### WHAT YOU SHOULD DO
Count the lines that contain the string "Left" in the records beneath, and respond with the number only.

### TASK INPUTS
▬▬▬▬▬▬

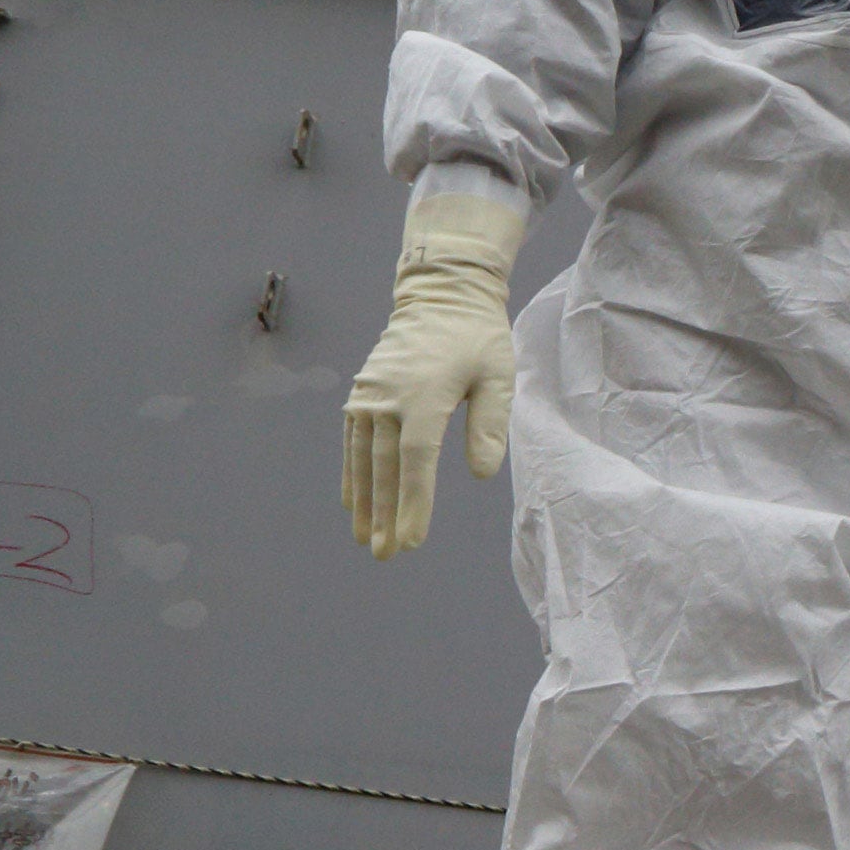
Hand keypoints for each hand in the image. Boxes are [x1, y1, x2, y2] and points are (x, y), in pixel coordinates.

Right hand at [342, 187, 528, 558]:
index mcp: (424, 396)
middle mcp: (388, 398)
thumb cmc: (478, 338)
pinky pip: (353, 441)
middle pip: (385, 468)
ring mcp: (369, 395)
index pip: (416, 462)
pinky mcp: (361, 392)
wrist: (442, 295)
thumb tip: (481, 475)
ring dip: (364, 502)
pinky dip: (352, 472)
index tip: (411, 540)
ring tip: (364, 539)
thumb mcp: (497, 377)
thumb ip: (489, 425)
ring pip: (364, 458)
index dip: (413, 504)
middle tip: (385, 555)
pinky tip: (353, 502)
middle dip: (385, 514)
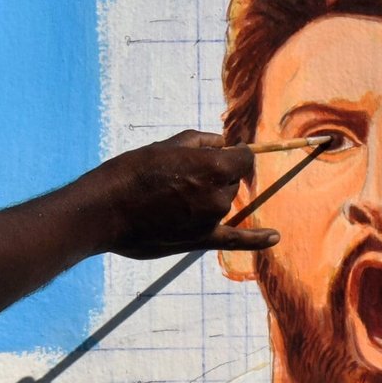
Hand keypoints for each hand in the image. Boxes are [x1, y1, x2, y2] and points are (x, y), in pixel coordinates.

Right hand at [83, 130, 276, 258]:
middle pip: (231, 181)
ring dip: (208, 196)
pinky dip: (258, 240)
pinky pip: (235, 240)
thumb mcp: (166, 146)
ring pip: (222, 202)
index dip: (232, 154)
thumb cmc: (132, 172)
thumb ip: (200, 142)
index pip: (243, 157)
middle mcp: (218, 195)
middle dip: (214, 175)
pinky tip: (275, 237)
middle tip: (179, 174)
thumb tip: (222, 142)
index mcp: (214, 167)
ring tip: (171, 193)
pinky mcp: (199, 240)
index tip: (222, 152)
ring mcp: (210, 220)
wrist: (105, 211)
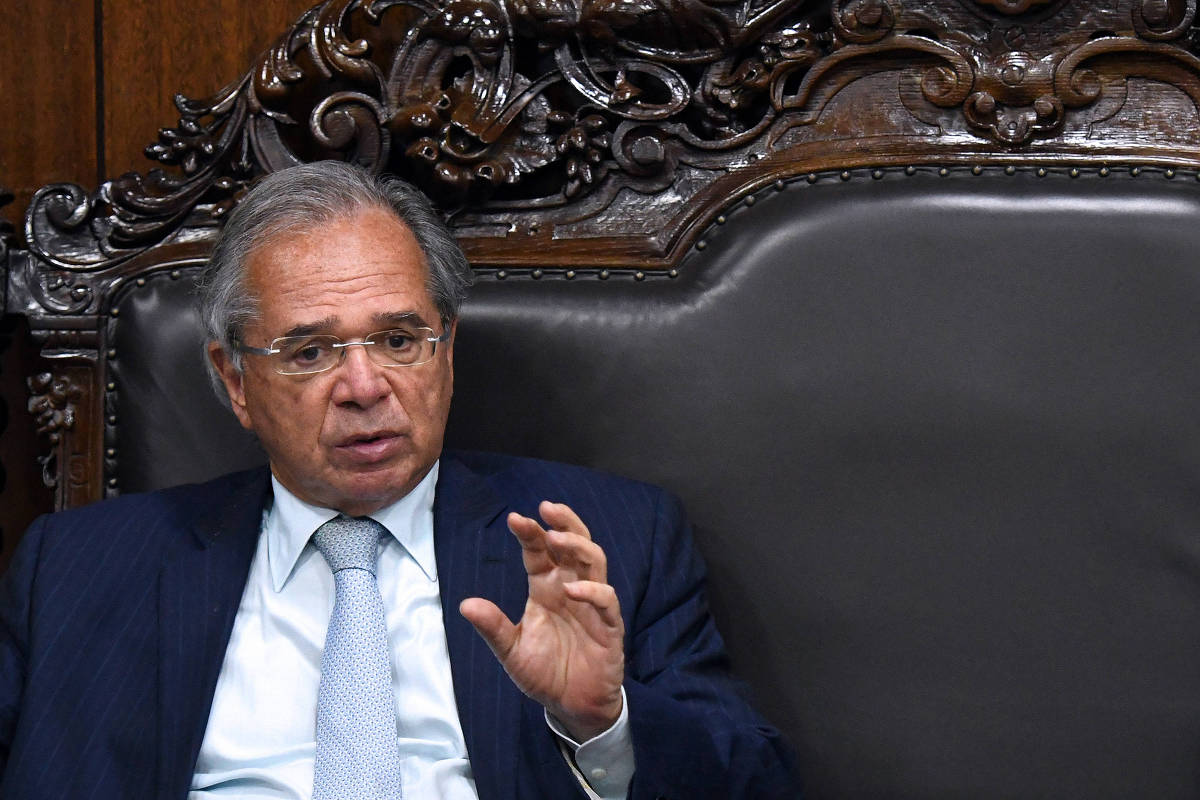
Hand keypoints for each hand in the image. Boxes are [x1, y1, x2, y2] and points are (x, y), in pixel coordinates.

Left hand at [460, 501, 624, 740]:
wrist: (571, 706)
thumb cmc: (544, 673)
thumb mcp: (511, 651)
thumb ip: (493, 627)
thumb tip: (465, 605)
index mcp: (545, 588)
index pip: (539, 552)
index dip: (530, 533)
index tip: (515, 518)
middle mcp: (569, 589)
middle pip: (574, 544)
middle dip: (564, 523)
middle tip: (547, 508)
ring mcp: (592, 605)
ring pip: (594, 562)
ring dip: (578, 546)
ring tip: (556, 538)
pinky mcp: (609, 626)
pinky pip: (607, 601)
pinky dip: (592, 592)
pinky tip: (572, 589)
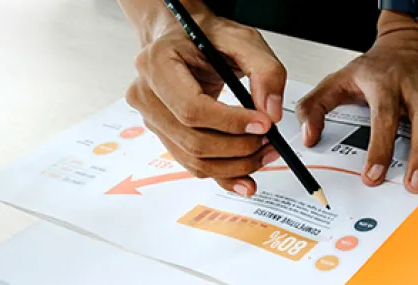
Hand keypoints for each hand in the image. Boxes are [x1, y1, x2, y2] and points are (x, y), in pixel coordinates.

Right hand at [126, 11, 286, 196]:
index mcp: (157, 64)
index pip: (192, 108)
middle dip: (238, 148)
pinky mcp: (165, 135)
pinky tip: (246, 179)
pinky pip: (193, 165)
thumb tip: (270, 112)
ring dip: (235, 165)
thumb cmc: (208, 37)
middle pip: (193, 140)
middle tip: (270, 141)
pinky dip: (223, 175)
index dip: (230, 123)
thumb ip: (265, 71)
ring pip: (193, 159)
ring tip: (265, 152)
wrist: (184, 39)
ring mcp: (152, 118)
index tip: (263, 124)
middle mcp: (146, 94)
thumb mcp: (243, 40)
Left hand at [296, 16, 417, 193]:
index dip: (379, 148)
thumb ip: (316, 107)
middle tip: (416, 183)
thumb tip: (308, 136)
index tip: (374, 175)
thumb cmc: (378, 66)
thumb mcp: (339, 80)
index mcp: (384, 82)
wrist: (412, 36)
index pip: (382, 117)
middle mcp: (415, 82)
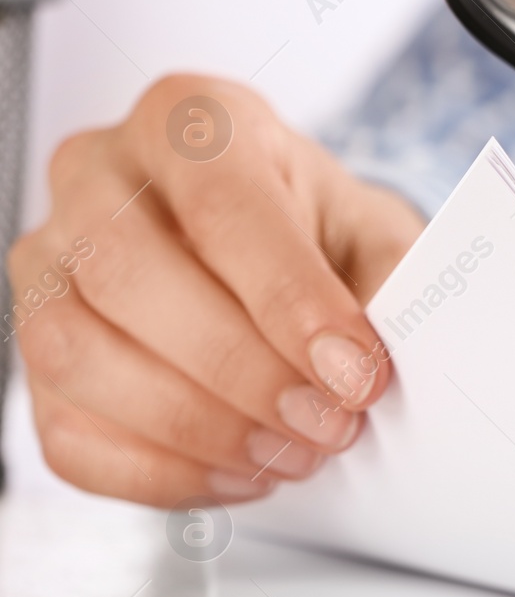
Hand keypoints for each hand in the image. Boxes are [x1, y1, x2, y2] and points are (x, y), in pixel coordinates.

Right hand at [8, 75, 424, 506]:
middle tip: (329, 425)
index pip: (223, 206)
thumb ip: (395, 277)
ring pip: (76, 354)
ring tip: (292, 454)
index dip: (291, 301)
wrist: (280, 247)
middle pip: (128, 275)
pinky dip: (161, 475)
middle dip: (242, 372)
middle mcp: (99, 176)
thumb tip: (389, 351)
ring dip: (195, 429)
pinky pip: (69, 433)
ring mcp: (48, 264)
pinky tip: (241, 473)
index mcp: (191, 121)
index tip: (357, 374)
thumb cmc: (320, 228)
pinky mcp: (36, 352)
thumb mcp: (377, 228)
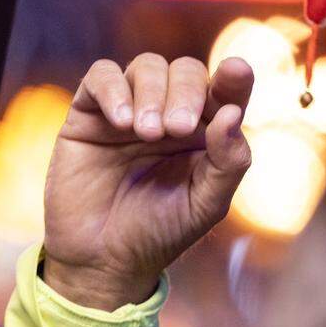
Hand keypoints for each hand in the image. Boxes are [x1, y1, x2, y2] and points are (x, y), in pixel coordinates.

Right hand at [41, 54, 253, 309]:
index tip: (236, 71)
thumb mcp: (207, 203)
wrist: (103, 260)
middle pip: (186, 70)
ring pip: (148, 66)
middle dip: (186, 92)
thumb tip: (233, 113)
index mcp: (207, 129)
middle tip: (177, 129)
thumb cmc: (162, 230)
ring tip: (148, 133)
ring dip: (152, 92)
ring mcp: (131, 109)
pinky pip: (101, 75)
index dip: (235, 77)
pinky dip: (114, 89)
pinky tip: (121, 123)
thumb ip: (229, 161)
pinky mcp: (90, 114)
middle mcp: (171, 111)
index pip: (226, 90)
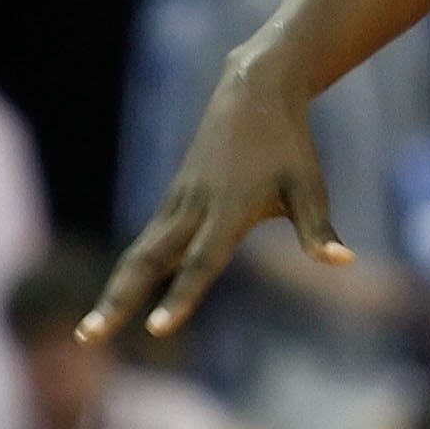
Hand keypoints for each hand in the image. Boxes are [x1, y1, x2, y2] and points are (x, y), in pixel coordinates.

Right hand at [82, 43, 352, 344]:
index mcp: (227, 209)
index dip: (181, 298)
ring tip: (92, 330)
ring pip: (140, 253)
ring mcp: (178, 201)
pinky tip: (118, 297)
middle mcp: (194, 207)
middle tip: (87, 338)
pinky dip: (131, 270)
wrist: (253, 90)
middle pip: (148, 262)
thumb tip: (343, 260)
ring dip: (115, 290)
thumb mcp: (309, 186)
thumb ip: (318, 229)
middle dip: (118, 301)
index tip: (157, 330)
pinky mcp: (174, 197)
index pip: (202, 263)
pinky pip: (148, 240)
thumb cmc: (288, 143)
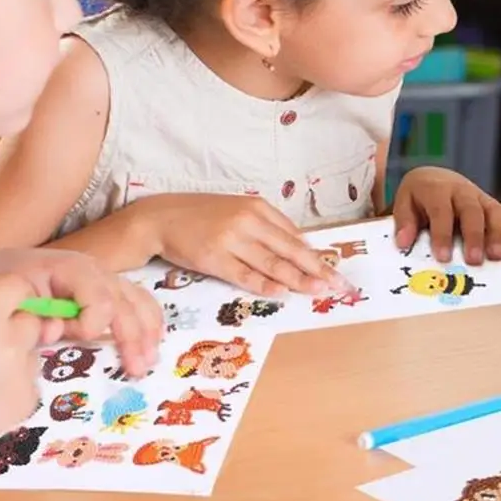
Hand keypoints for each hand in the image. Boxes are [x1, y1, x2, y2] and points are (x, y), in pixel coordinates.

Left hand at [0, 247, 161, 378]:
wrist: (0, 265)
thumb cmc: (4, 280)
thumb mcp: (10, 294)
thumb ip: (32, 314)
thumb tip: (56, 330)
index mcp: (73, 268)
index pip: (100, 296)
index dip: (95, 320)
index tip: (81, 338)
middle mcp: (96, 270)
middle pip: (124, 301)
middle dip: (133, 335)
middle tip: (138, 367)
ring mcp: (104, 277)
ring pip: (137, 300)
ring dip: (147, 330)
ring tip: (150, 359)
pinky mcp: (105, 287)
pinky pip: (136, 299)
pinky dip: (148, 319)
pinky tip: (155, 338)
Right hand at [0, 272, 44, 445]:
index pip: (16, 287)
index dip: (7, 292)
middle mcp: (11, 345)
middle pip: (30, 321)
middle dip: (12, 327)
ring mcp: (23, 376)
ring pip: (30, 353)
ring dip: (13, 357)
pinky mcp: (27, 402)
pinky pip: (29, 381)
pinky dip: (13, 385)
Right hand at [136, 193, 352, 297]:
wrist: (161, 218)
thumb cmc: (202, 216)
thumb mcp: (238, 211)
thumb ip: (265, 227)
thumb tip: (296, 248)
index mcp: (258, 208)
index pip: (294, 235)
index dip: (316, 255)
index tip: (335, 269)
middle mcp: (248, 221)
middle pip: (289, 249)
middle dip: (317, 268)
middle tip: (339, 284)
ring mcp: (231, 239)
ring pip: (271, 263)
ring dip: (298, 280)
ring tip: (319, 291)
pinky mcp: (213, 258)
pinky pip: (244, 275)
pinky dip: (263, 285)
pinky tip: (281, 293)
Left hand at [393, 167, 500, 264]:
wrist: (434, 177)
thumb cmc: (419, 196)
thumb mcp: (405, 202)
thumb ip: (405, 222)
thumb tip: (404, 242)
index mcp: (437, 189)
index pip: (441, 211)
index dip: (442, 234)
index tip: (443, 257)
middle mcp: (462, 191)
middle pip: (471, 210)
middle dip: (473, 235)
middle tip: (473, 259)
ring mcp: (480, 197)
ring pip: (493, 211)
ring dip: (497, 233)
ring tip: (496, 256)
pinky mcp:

▬▬▬▬▬▬

### RESPONSE FOR THIS EXERCISE
4